TU Munich develops supercapacitor with hybrid materials
Researchers at the Technical University of Munich (TUM) have developed a highly efficient supercapacitor. The basis of the energy storage device is a novel graphene hybrid material that has comparable performance data to batteries currently in use.
Unlike rechargeable batteries, supercapacitors rely on capacitive rather than chemical energy storage. Their great strength is that they can store large amounts of energy very quickly and release it again just as quickly. Their weakness to date has been their low energy density. This is also expressed by the Technical University of Munich in the introduction to its press release: “While lithium accumulators reach an energy density of up to 265 Kilowatt hours (KW/h), supercapacitors thus far have only been delivering a tenth thereof.”
At the Technical University of Munich, a team led by Roland Fischer, Professor of Inorganic and Organometallic Chemistry, is working on improving this property. The key to this is said to be a high-performance and at the same time sustainable graphene hybrid material, which serves as a positive electrode in the energy storage device and is combined with a proven negative electrode based on titanium and carbon.
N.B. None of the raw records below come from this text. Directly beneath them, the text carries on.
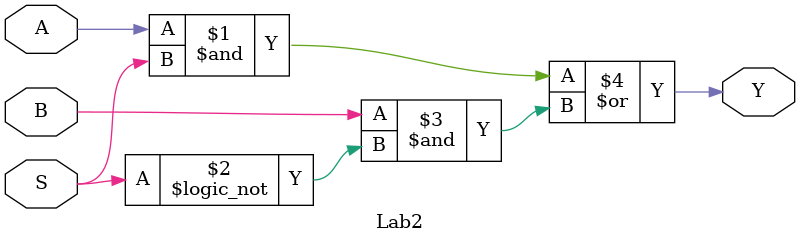
<source format=v>
module Lab2(A, B, S, Y);
// outputs one wire Y
// A, B inputs, S selection line
input A;
input B;
input S;
output Y;

assign Y = (A & S) | (B & !S);

endmodule
</source>
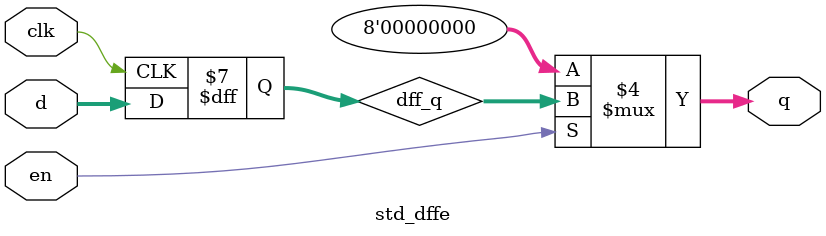
<source format=v>


module std_dffe
#(
    parameter WIDTH = 8
)
(
    input                       clk,
    input                       en,
    input       [WIDTH-1:0]     d,
    output      [WIDTH-1:0]     q
);

reg    [WIDTH-1:0] dff_q;

always @(posedge clk) begin
    if(en | ~en) begin
        dff_q <= d;
    end
end
assign  q = en ? dff_q:
            '0;

endmodule

</source>
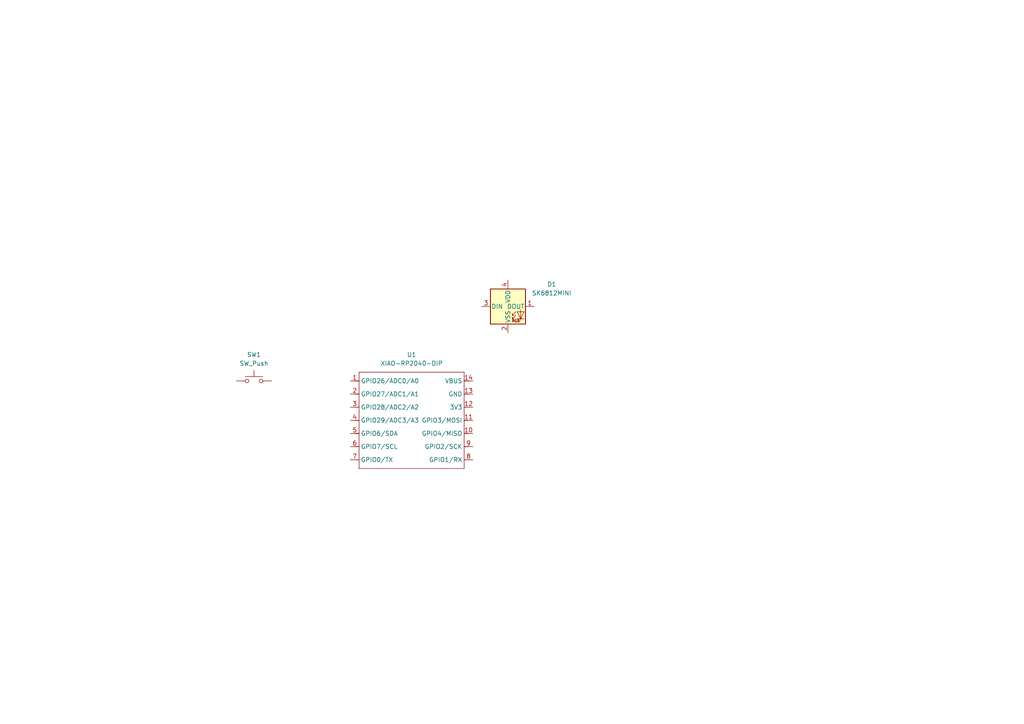
<source format=kicad_sch>
(kicad_sch
	(version 20250114)
	(generator "eeschema")
	(generator_version "9.0")
	(uuid "de649185-5b20-473b-8ee0-a4e973b198f8")
	(paper "A4")
	
	(symbol
		(lib_id "OPL:XIAO-RP2040-DIP")
		(at 105.41 105.41 0)
		(unit 1)
		(exclude_from_sim no)
		(in_bom yes)
		(on_board yes)
		(dnp no)
		(fields_autoplaced yes)
		(uuid "56062fdc-34cc-402c-b596-d9ee86e4c06a")
		(property "Reference" "U1"
			(at 119.38 102.87 0)
			(effects
				(font
					(size 1.27 1.27)
				)
			)
		)
		(property "Value" "XIAO-RP2040-DIP"
			(at 119.38 105.41 0)
			(effects
				(font
					(size 1.27 1.27)
				)
			)
		)
		(property "Footprint" "Module:MOUDLE14P-XIAO-DIP-SMD"
			(at 119.888 137.668 0)
			(effects
				(font
					(size 1.27 1.27)
				)
				(hide yes)
			)
		)
		(property "Datasheet" ""
			(at 105.41 105.41 0)
			(effects
				(font
					(size 1.27 1.27)
				)
				(hide yes)
			)
		)
		(property "Description" ""
			(at 105.41 105.41 0)
			(effects
				(font
					(size 1.27 1.27)
				)
				(hide yes)
			)
		)
		(pin "5"
			(uuid "f41931e4-56e8-442a-860a-d1b09214000f")
		)
		(pin "14"
			(uuid "c755659c-05de-4df3-a8c0-f1ef4701b949")
		)
		(pin "9"
			(uuid "d83d75a7-c916-446f-b3f2-8b904c29d015")
		)
		(pin "6"
			(uuid "5b5e5ffc-81b5-4d3b-9d14-1410a9d8fefd")
		)
		(pin "1"
			(uuid "672636df-1d09-4e1c-a620-fe347ab361f0")
		)
		(pin "3"
			(uuid "60ed4815-4ab0-420d-9029-3663ae85dec0")
		)
		(pin "4"
			(uuid "b72498d5-2686-4f42-9bf5-ef45ba341569")
		)
		(pin "8"
			(uuid "fad99959-a968-401d-b609-84a0dd86f7a1")
		)
		(pin "7"
			(uuid "981df528-0aea-4983-af5a-8317b224c0d0")
		)
		(pin "13"
			(uuid "66678695-3812-4218-9f87-288825f6594a")
		)
		(pin "12"
			(uuid "e3078a7b-cbaf-4ec5-b95d-b3a0d0c7b9d0")
		)
		(pin "2"
			(uuid "2e210f4f-04f2-480c-aaae-89bb7b61fb89")
		)
		(pin "10"
			(uuid "93c71605-f8c6-40ae-be54-ab22d5b4da0d")
		)
		(pin "11"
			(uuid "dc4bfe21-0cdb-4028-b687-4cac813518cf")
		)
		(instances
			(project ""
				(path "/de649185-5b20-473b-8ee0-a4e973b198f8"
					(reference "U1")
					(unit 1)
				)
			)
		)
	)
	(symbol
		(lib_id "Switch:SW_Push")
		(at 73.66 110.49 0)
		(unit 1)
		(exclude_from_sim no)
		(in_bom yes)
		(on_board yes)
		(dnp no)
		(fields_autoplaced yes)
		(uuid "58d0c3c9-b5ae-4516-a422-535862df4285")
		(property "Reference" "SW1"
			(at 73.66 102.87 0)
			(effects
				(font
					(size 1.27 1.27)
				)
			)
		)
		(property "Value" "SW_Push"
			(at 73.66 105.41 0)
			(effects
				(font
					(size 1.27 1.27)
				)
			)
		)
		(property "Footprint" ""
			(at 73.66 105.41 0)
			(effects
				(font
					(size 1.27 1.27)
				)
				(hide yes)
			)
		)
		(property "Datasheet" "~"
			(at 73.66 105.41 0)
			(effects
				(font
					(size 1.27 1.27)
				)
				(hide yes)
			)
		)
		(property "Description" "Push button switch, generic, two pins"
			(at 73.66 110.49 0)
			(effects
				(font
					(size 1.27 1.27)
				)
				(hide yes)
			)
		)
		(pin "1"
			(uuid "837e9226-6f88-415a-924a-f2ddfa35b557")
		)
		(pin "2"
			(uuid "05e9ed5f-3026-4e28-9c99-de930078da10")
		)
		(instances
			(project ""
				(path "/de649185-5b20-473b-8ee0-a4e973b198f8"
					(reference "SW1")
					(unit 1)
				)
			)
		)
	)
	(symbol
		(lib_id "LED:SK6812MINI")
		(at 147.32 88.9 0)
		(unit 1)
		(exclude_from_sim no)
		(in_bom yes)
		(on_board yes)
		(dnp no)
		(fields_autoplaced yes)
		(uuid "64ddb69e-4d81-4191-9144-85be2ab7414f")
		(property "Reference" "D1"
			(at 160.02 82.4798 0)
			(effects
				(font
					(size 1.27 1.27)
				)
			)
		)
		(property "Value" "SK6812MINI"
			(at 160.02 85.0198 0)
			(effects
				(font
					(size 1.27 1.27)
				)
			)
		)
		(property "Footprint" "LED_SMD:LED_SK6812MINI_PLCC4_3.5x3.5mm_P1.75mm"
			(at 148.59 96.52 0)
			(effects
				(font
					(size 1.27 1.27)
				)
				(justify left top)
				(hide yes)
			)
		)
		(property "Datasheet" "https://cdn-shop.adafruit.com/product-files/2686/SK6812MINI_REV.01-1-2.pdf"
			(at 149.86 98.425 0)
			(effects
				(font
					(size 1.27 1.27)
				)
				(justify left top)
				(hide yes)
			)
		)
		(property "Description" "RGB LED with integrated controller"
			(at 147.32 88.9 0)
			(effects
				(font
					(size 1.27 1.27)
				)
				(hide yes)
			)
		)
		(pin "3"
			(uuid "a6a1281f-c711-4e6a-bcde-df8d9ccc8c01")
		)
		(pin "4"
			(uuid "23470ffc-55eb-4ec0-a8f3-4f38f56ecf86")
		)
		(pin "2"
			(uuid "e6cffdfa-de92-4b91-8778-0cf9603df5a8")
		)
		(pin "1"
			(uuid "f1233114-b4e4-4b8c-890a-7420f9c379a5")
		)
		(instances
			(project ""
				(path "/de649185-5b20-473b-8ee0-a4e973b198f8"
					(reference "D1")
					(unit 1)
				)
			)
		)
	)
	(sheet_instances
		(path "/"
			(page "1")
		)
	)
	(embedded_fonts no)
)

</source>
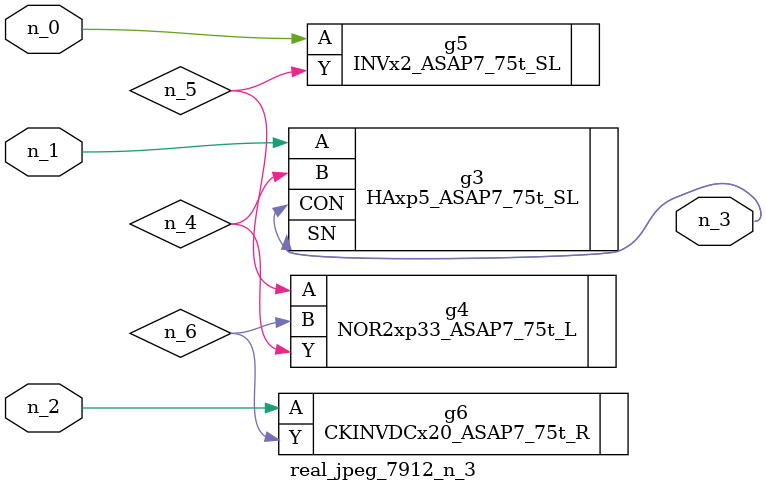
<source format=v>
module real_jpeg_7912_n_3 (n_1, n_0, n_2, n_3);

input n_1;
input n_0;
input n_2;

output n_3;

wire n_5;
wire n_4;
wire n_6;

INVx2_ASAP7_75t_SL g5 ( 
.A(n_0),
.Y(n_5)
);

HAxp5_ASAP7_75t_SL g3 ( 
.A(n_1),
.B(n_4),
.CON(n_3),
.SN(n_3)
);

CKINVDCx20_ASAP7_75t_R g6 ( 
.A(n_2),
.Y(n_6)
);

NOR2xp33_ASAP7_75t_L g4 ( 
.A(n_5),
.B(n_6),
.Y(n_4)
);


endmodule
</source>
“The new energy storage device does not only attain an energy density of up to 73 Wh/kg, which is roughly equivalent to the energy density of an nickel metal hydride battery, but also performs much better than most other supercapacitors at a power density of 16 kW/kg,” say the researchers in a press release. The secret to the new “asymmetric” supercapacitor, they say, is the combination of different materials, specifically chemically modified graphene combined with a nanostructured Metal Organic Framework (“MOF”). The researchers say that through clever material design, they were able to chemically link graphene acid to the MOFs. “The resulting hybrid MOFs have a very large inner surface of up to 900 square meters per gram and are highly performant as positive electrodes in a supercapacitor.” In addition, the hybrid material is very stable: the new cell retains almost 90 per cent of its capacity even after 10,000 cycles, the team from the Technical University of Munich reports.
The research team is made up of international specialists. The project was supported by the German Research Foundation (DFG), the Alexander von Humboldt Foundation, the Indian Institute of Technology Jammu, Queensland University of Technology and the Australian Research Council (ARC), as well as by the European Regional Development Fund via the Czech Ministry of Education.
Supercapacitors are increasingly coming into the focus of scientists. A few weeks ago, researchers at Graz University of Technology investigated energy storage in a hybrid supercapacitor that has been unexplored so far. This represents a combination of battery and supercapacitor that is intended to unite the advantages of both technologies.